1279. JG Summit Holdings Inc. vs. CA G.R. No.

124293, November 20, 2000


FACTS:
The National Investment and Development Corporation (NIDC), a government corporation, entered into a
Joint Venture Agreement (JVA) with Kawasaki Heavy Industries, Ltd. for the construction, operation and
management of the Subic National Shipyard, Inc., later became the Philippine Shipyard and Engineering
Corporation (PHILSECO). Under the JVA, NIDC and Kawasaki would maintain a shareholding proportion
of 60%-40% and that the parties have the right of first refusal in case of a sale.
Through a series of transfers, NIDCs rights, title and interest in PHILSECO eventually went to the
National Government. In the interest of national economy, it was decided that PHILSECO should be
privatized by selling 87.67% of its total outstanding capital stock to private entities. After negotiations, it
was agreed that Kawasakis right of first refusal under the JVA be exchanged for the right to top by five
percent the highest bid for said shares. Kawasaki that Philyards Holdings, Inc. (PHI), in which it was a
stockholder, would exercise this right in its stead.
During bidding, Kawasaki/PHI Consortium is the losing bidder. Even so, because of the right to top by 5%
percent the highest bid, it was able to top JG Summits bid. JG Summit protested, contending that
PHILSECO, as a shipyard is a public utility and, hence, must observe the 60%-40% Filipino-foreign
capitalization. By buying 87.67% of PHILSECOs capital stock at bidding, Kawasaki/PHI in effect now
owns more than 40% of the stock.
ISSUE:
* Whether or not Kawasaki/PHI can purchase beyond 40% of PHILSECOs stocks
HELD:
In arguing that PHILSECO, as a shipyard, was a public utility, JG Summit relied on sec. 13, CA No. 146.
On the other hand, Kawasaki/PHI argued that PD No. 666 explicitly stated that a shipyard was not a
public utility. But the SC stated that sec. 1 of PD No. 666 was expressly repealed by sec. 20, BP Blg.
391 and when BP Blg. 391 was subsequently repealed by EO 226, the latter law did not revive sec. 1 of
PD No. 666. Therefore, the law that states that a shipyard is a public utility still stands.

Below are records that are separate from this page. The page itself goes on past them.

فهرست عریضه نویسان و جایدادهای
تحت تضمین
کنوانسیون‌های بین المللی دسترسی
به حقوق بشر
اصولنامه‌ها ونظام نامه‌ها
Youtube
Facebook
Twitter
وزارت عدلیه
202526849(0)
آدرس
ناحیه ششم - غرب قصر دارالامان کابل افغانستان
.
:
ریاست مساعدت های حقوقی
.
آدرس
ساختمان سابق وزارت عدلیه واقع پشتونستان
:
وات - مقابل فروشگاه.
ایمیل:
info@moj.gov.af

A shipyard such as PHILSECO being a public utility as provided by law is therefore required to comply
with the 60%-40% capitalization under the Constitution. Likewise, the JVA between NIDC and Kawasaki
manifests an intention of the parties to abide by this constitutional mandate. Thus, under the JVA, should
the NIDC opt to sell its shares of stock to a third party, Kawasaki could only exercise its right of first
refusal to the extent that its total shares of stock would not exceed 40% of the entire shares of stock. The
NIDC, on the other hand, may purchase even beyond 60% of the total shares. As a government
corporation and necessarily a 100% Filipino-owned corporation, there is nothing to prevent its purchase of
stocks even beyond 60% of the capitalization as the Constitution clearly limits only foreign capitalization.
Kawasaki was bound by its contractual obligation under the JVA that limits its right of first refusal to 40%
of the total capitalization of PHILSECO. Thus, Kawasaki cannot purchase beyond 40% of the
capitalization of the joint venture on account of both constitutional and contractual proscriptions.